Under the Prostitution Reform Act, which was introduced in June last year, it is illegal for anyone under the age of 18 to be a prostitute. 

The report writers noted that as most children being prostituted did not come to the attention of professionals, this figure probably represented only a small proportion of those involved.

A recent study of 303 sex workers in the Christchurch area identified 12 prostitutes under the age of 18.  However, 31 per cent of the total number said they became involved in prostitution when they were younger than 18. 

Last week, a 14-year-old girl in the care of Child, Youth and Family was found working in a Wellington brothel. Two women, a brothel owner and a receptionist, appeared in Wellington District Court yesterday charged with having underage girls provide sex for payment.

There have been two convictions under the act in Christchurch, both relating to underage prostitution. 

Ecpat was asked by the Government to carry out research into the commercial exploitation of children in New Zealand following the Second World Congress Against Commercial Exploitation of Children in Yokohama in 2001.

A questionnaire distributed through massage parlours, escort agencies, private workers, street workers and former prostitutes focused on the first time payment was received for sex.

Of the 47 respondents, aged 15 to 47, only seven were living with both parents at the time they entered prostitution.  Two were living with their mother, one with an older sister and the rest were living with other relatives, friends or in foster homes.  Four stated they were living on the street.

The average age when "consenting sex" began was 13.5 years old, but some were as young as nine.  One woman was uncertain whether she had ever agreed to have sex.  The man who said he had consenting sex with another boy at the age of nine had been abused from a very young age.

Overall, 59 per cent of respondents said they had been sexually abused, while the rate among Maori sex workers was 74 per cent.

Maori were over-represented generally in sex work, making up 40 per cent of respondents, which means they are twice as likely to be involved in prostitution as the general population.

The age at which people began to receive payment for sexual activity ranged from under 10 to 17 years, with the average being 14.5 years.  One respondent said she had been paid for sex while at primary school.  Her father had coached her to have sex for money from a very early age.

"Young people who have experienced a high rate of abuse and who lack the guidance and security of a stable home could be very susceptible to suggestion from other people," the report stated.

The idea of prostitution was suggested to most of the respondents by others.  Even when they thought of it themselves, someone else set the price in all but two cases.  "The earlier trauma and disrupted psycho-social development of these young people would make them vulnerable when confronted with the social experience and predatory intentions of the sexual exploiter."

Over half described their first client as a businessman considerably older than themselves. 

"The adults who used them had more maturity, more social experience, were physically fully developed and brought considerable power to the situation."  Only half of the respondents said they always used condoms, and about a fifth used them occasionally or less.

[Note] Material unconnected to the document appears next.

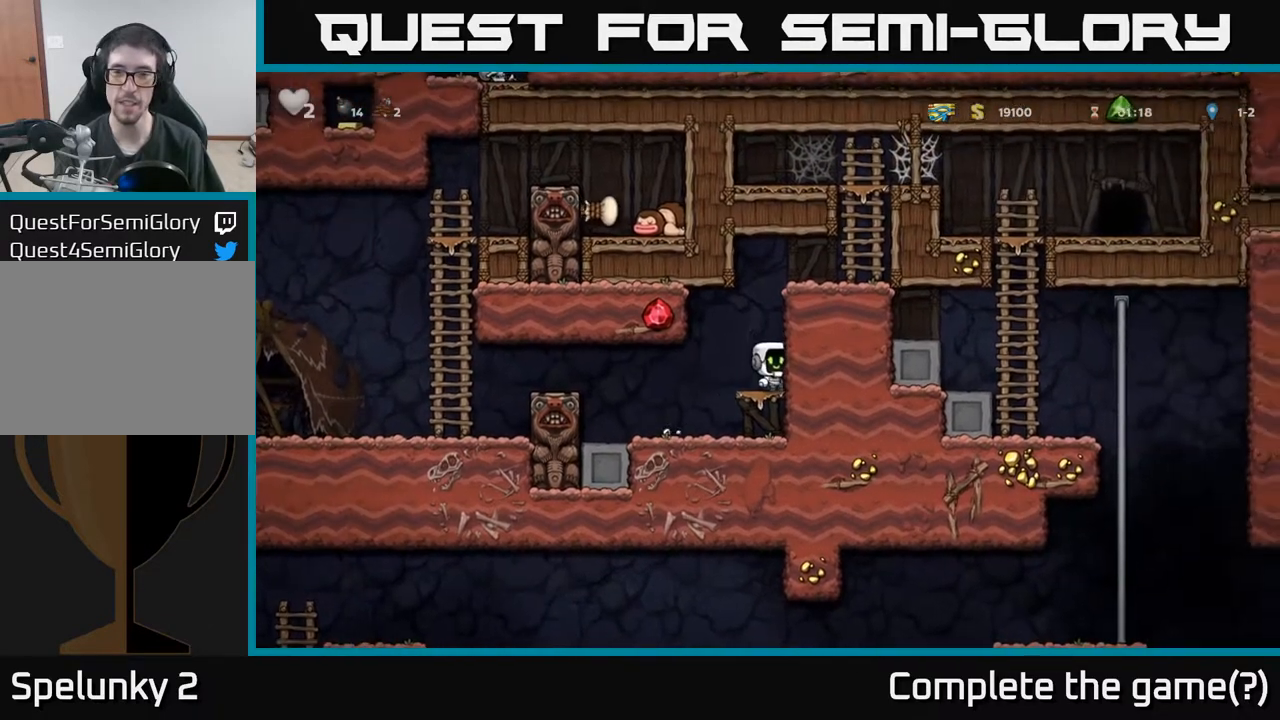
{"buttons": ["DPAD_RIGHT"], "left_stick": "center", "events": [[50, "DPAD_RIGHT", "down"], [167, "A", "up"], [333, "A", "down"], [450, "A", "up"]]}
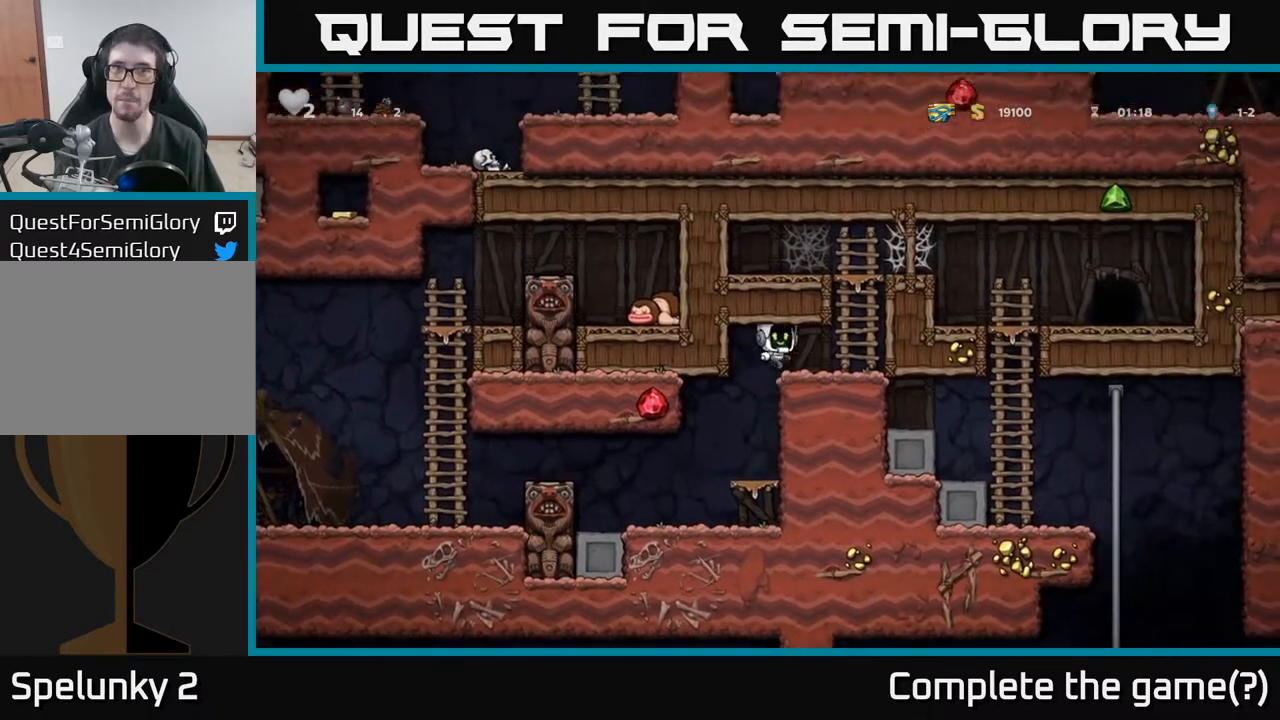
{"buttons": ["DPAD_UP"], "left_stick": "center", "events": [[200, "A", "down"], [300, "DPAD_UP", "down"], [317, "DPAD_RIGHT", "up"], [367, "A", "up"]]}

Most had tried to get out of prostitution at some point but many ran out of  money.

Of the 13 respondents who managed to stop, four found other work, two went to prison, one found a boyfriend who was not a pimp and one became a Christian.

The report concluded that there was a need to provide better support and health care for young people in distressing home environments and for those who have been subjected to sexual violence.

"Enhancing family attachments may decrease early sexual behaviour and drug and alcohol abuse and allow healing to occur."

  "Multi-agency networking and an increase in law enforcement against those who use young people for commercial sexual activity would reduce this exploitation of young people."